Members of Parliament’s Public Administration and Appropriations Committee (PAAC) were alarmed at the figure presented to it by the Justice Ministry on Wednesday at Gordon House. But they were even more alarmed to learn that there were significantly more outstanding cases in the Resident Magistrate’s Court system not listed.
“The structure of the ministry has major weaknesses, and I do not believe we have the capacity for the work that is required,” Permanent Secretary Carol Palmer admitted.
Palmer said that her ministry has the “typical ministry structure that exists in Jamaica”, which does not work for the justice sector.
Pressed by PAAC members for an explanation as to the needs and the cost to improve the system, the permanent secretary said, “When the review of the justice system was done and the recommendations were presented one of the first recommendations was that there should be an envelope of additional funds, provided to the Ministry of Justice for the reforms to be implemented. We cannot do all the things that need to be done, when we do not have a net increase of significance in our budget.
“The reforms in the justice system need somewhere in the region of $5 billion, so if I was to tell you all that was involved, for example, in addressing the backlog of cases… because it is not simply putting the cases on the court sheet: Where is the court going to sit? Where is the courtroom? Is the building falling down?” she asked.
“We have, for example, had the laws for increases in magistrates, increases in the Supreme Court judges, increases in the Court of Appeal judges. We have not been able to increase the number of Court of Appeal judges because we do not have anywhere for them to sit. There is no courtroom, so the ministry does what it can do within its area of control, and if nothing else is provided we can do nothing more.
“We have an agenda from 2007. We had a 10-year time horizon to implement the reforms: This is 2012, and we still have not seen any tangible increase in the budget provided for the Ministry of Justice,” Palmer added
She said that the initiatives the ministry has been able to undertake have largely been funded by Independent Donor Partners (IDPs), who do not fund salaries and most of whom will not undertake construction funding.
“The only IDP that has done construction is the EU, which gave us the Lucea family court,” she said.
She said that in terms of the planned Justice Square in downtown Kingston, which should have been delivered in May and is now reset for December, “We have a bill for the contractor and I have some concerns about that; the upper floors of the building are not done and the Accountant General has not yet moved out of his building.
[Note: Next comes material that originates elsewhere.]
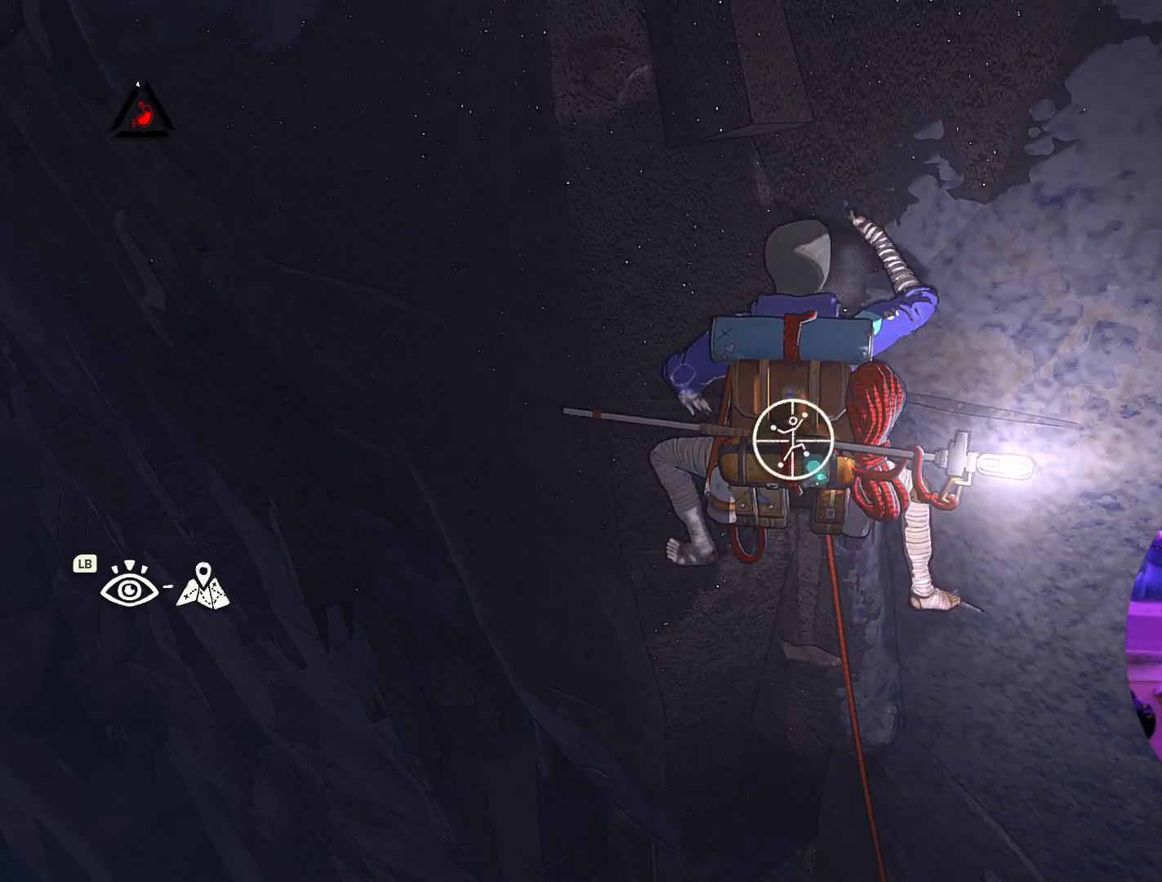
{"buttons": ["R1"], "left_stick": "left", "right_stick": "center", "events": [[17, "R2", "up"], [450, "left_stick", "left"]]}
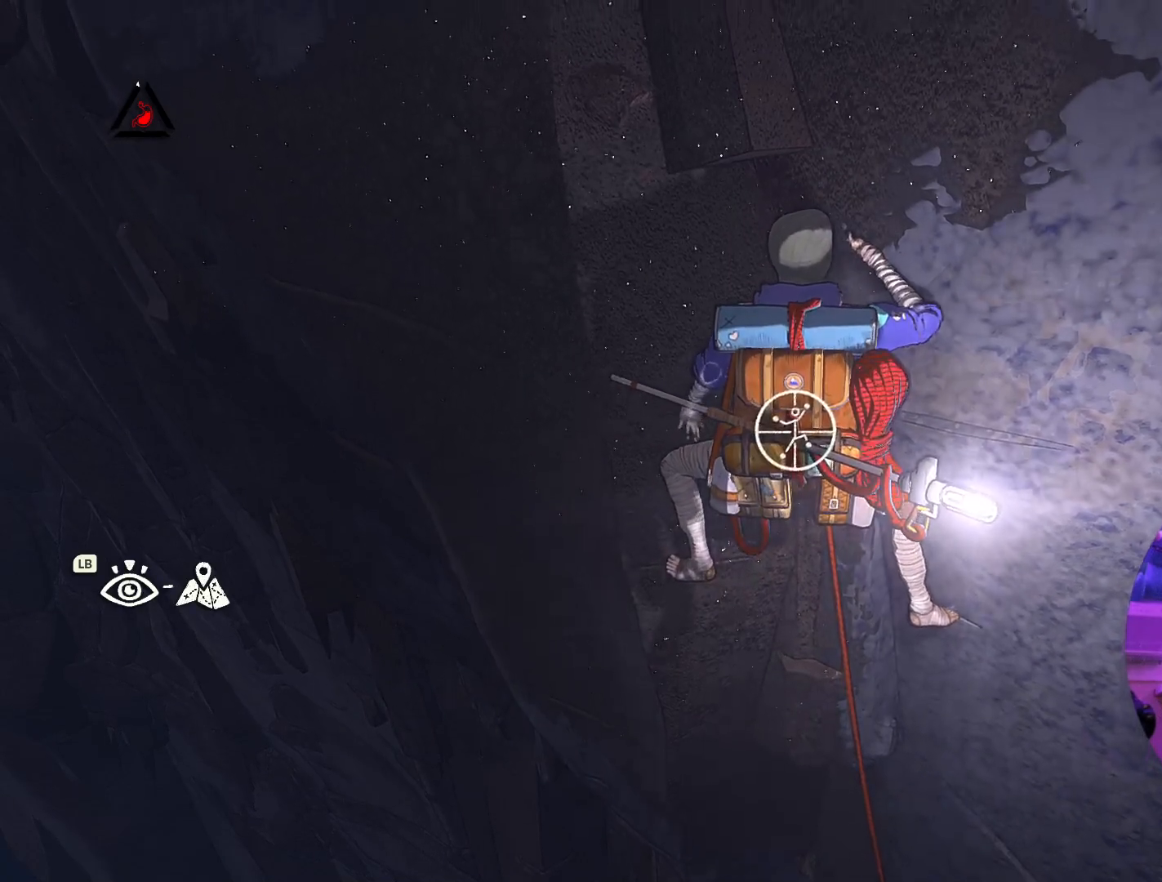
{"buttons": [], "left_stick": "up-left", "right_stick": "center", "events": [[183, "left_stick", "up-left"], [300, "R1", "up"]]}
So we have to wait.
“And court buildings are probably the most expensive construction that you have to do. We cannot have a court in any old place. In today’s world, where you have human rights considerations, you have to have protection for vulnerable witnesses; you need to separate the jury from other persons; you need to insulate the judges and court staff, because court staff are also threatened in certain instances, and even have to move away from their homes. So the justice system is plagued with a lot of problems that cannot be met purely from the ongoing budget,” she concluded.
PAAC Chairman Edmund Bartlett said that it was important that the committee make a report to Parliament in relation to the submission made by the permanent secretary.